[Plotted data images]
%%

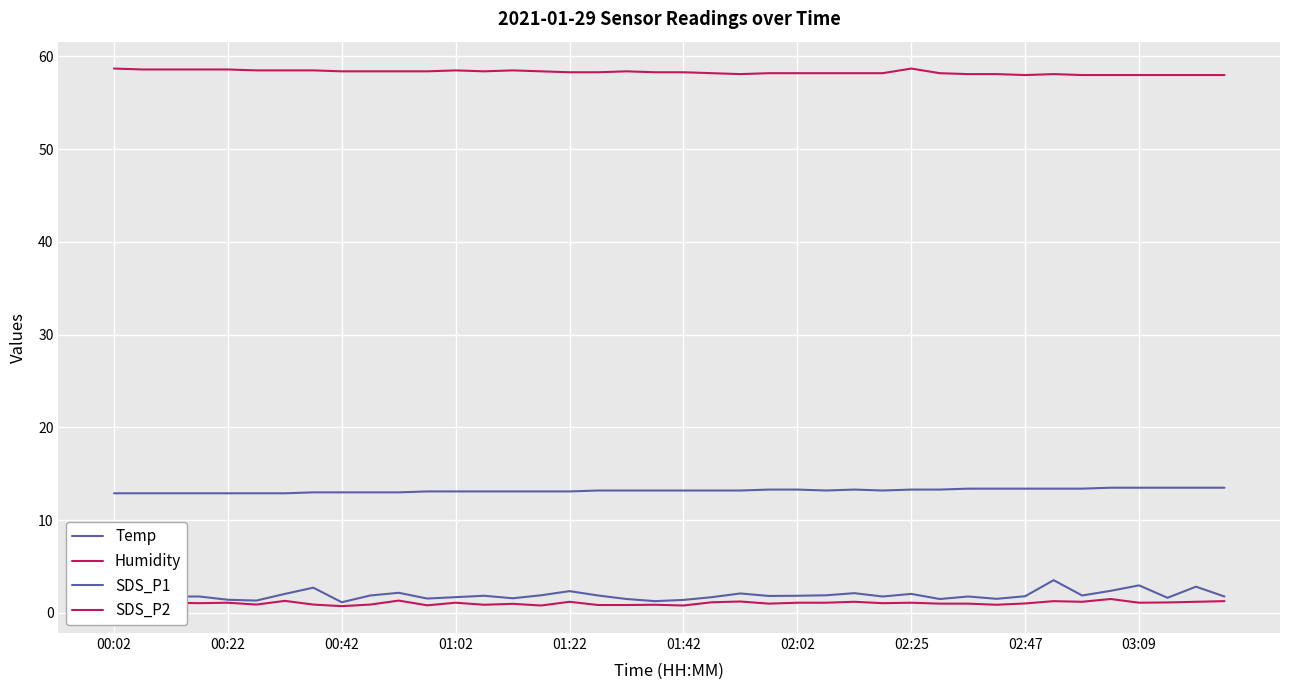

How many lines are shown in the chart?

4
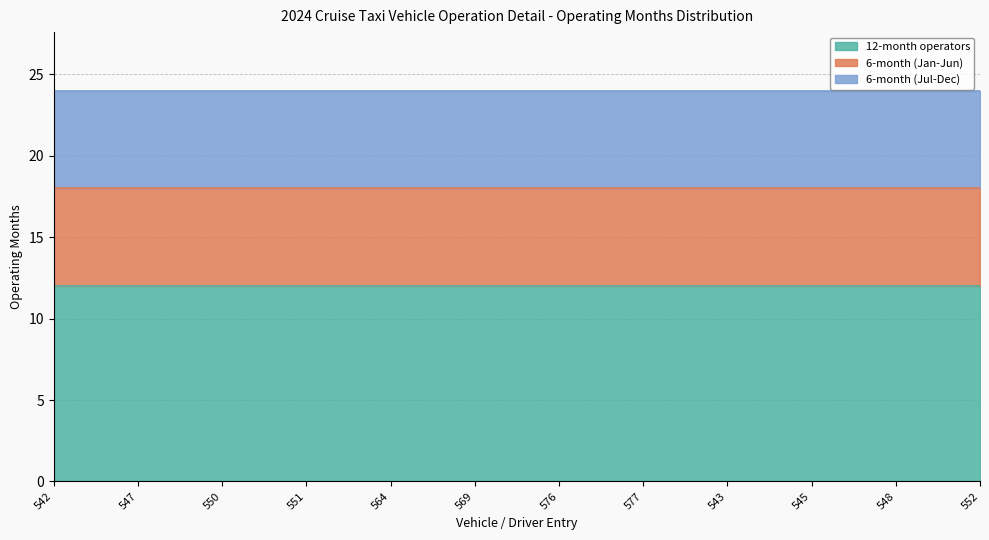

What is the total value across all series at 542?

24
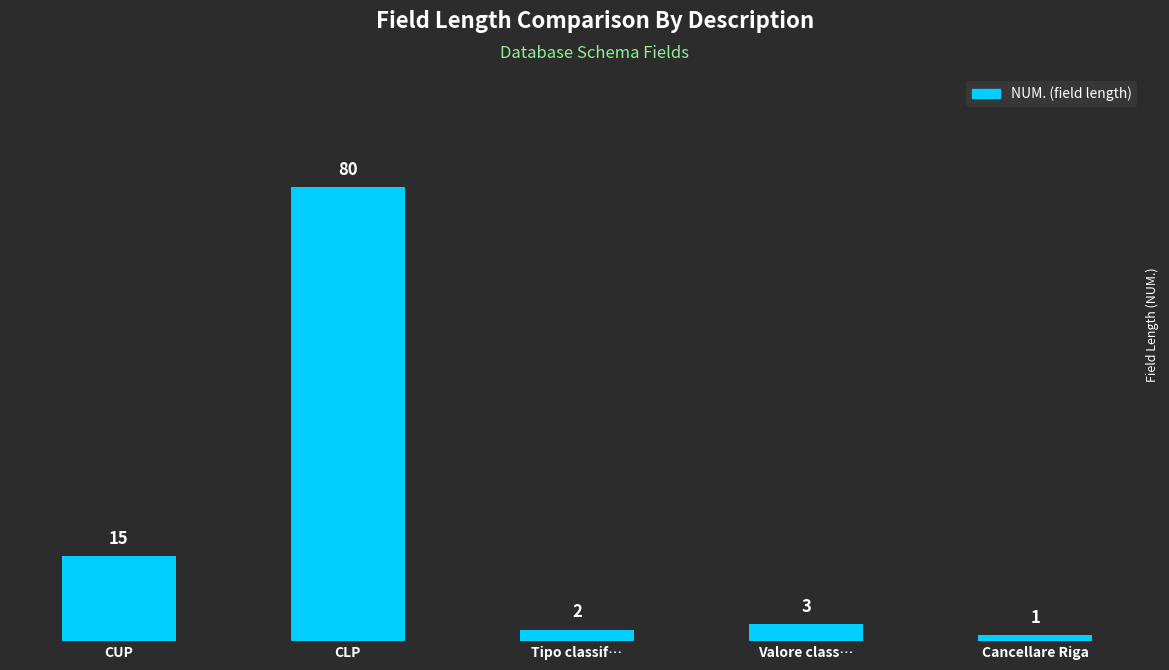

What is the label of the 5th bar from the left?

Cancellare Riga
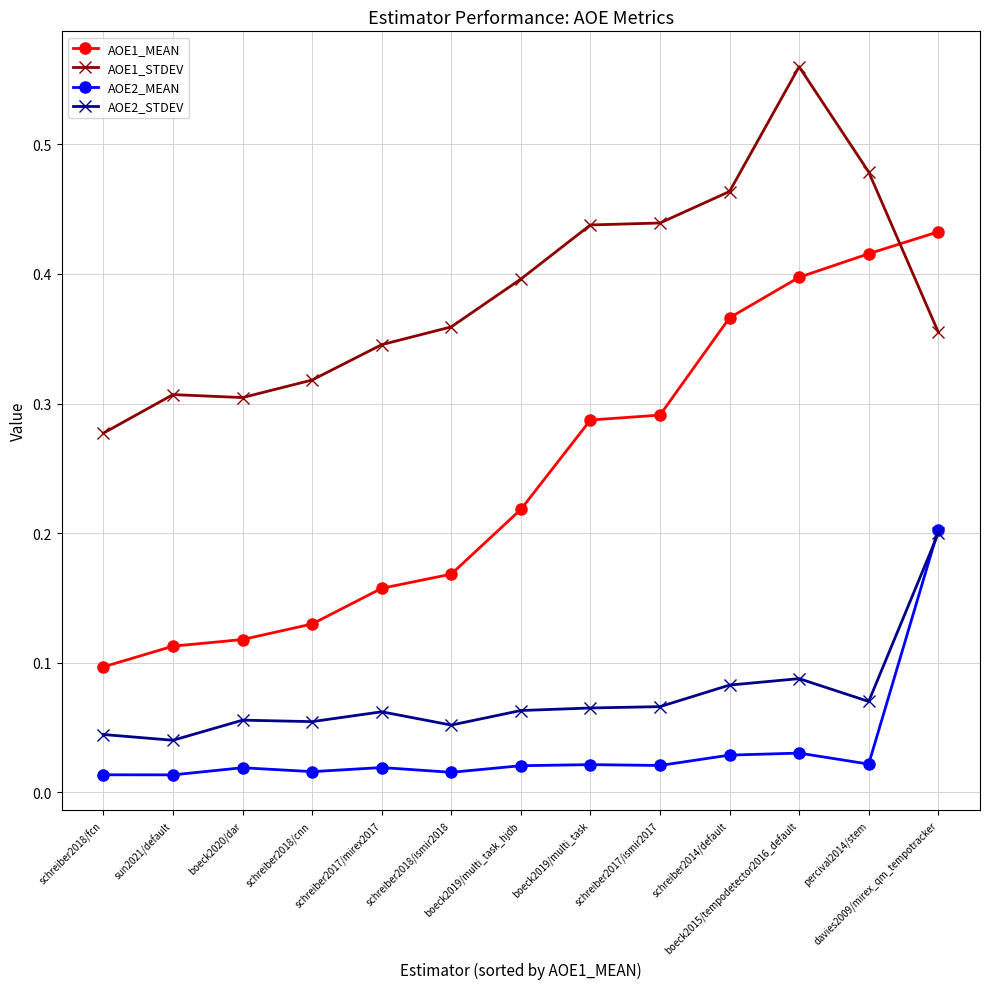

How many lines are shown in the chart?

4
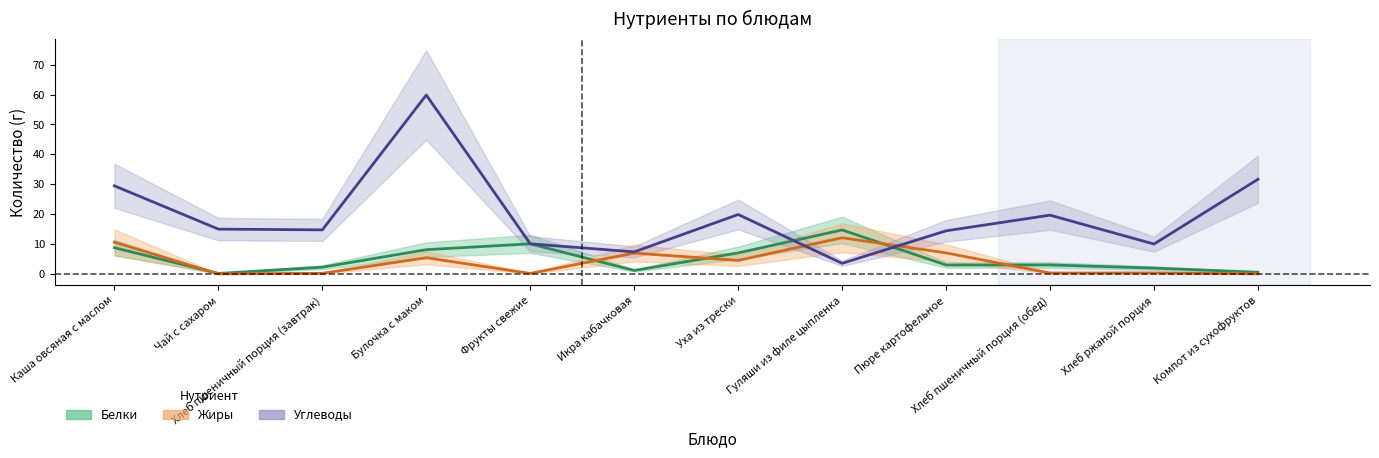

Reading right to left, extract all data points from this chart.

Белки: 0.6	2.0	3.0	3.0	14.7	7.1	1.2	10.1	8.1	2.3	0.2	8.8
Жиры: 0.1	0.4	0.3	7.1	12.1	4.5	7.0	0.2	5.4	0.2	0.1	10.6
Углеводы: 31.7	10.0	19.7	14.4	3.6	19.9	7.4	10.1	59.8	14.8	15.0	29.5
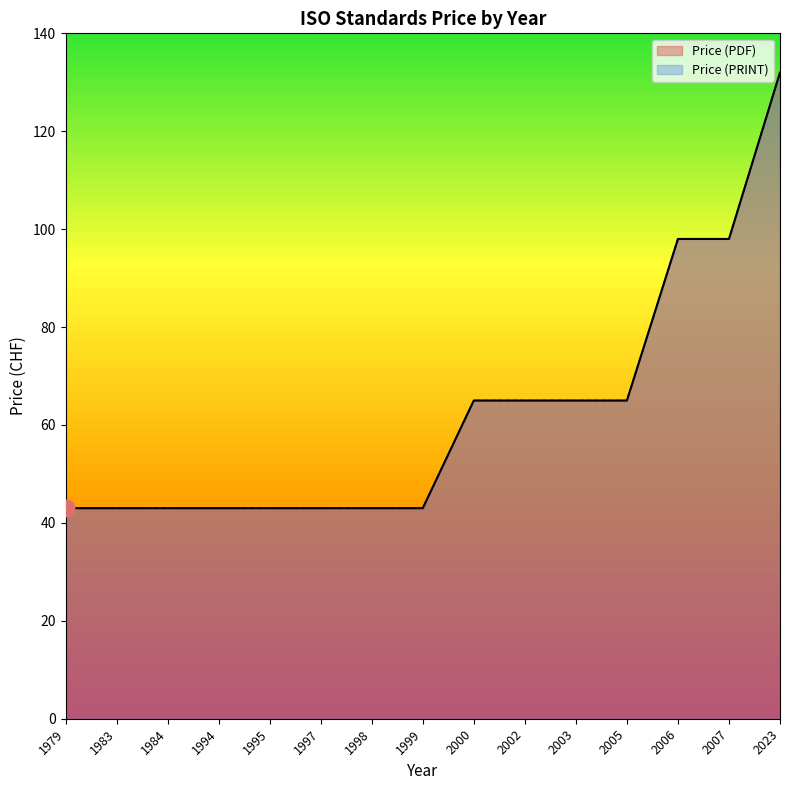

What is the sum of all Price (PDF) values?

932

%%

Reproduce every one of the records with "graph" substituted for each occurrence of "chart", leaving everything else unchanged. Omit the pictures from your answer.

How many lines are shown in the graph?

4

What is the total value across all series at 542?

24

What is the label of the 5th bar from the left?

Cancellare Riga

How many lines are shown in the graph?

4

Reading right to left, extract all data points from this graph.

Белки: 0.6	2.0	3.0	3.0	14.7	7.1	1.2	10.1	8.1	2.3	0.2	8.8
Жиры: 0.1	0.4	0.3	7.1	12.1	4.5	7.0	0.2	5.4	0.2	0.1	10.6
Углеводы: 31.7	10.0	19.7	14.4	3.6	19.9	7.4	10.1	59.8	14.8	15.0	29.5

What is the sum of all Price (PDF) values?

932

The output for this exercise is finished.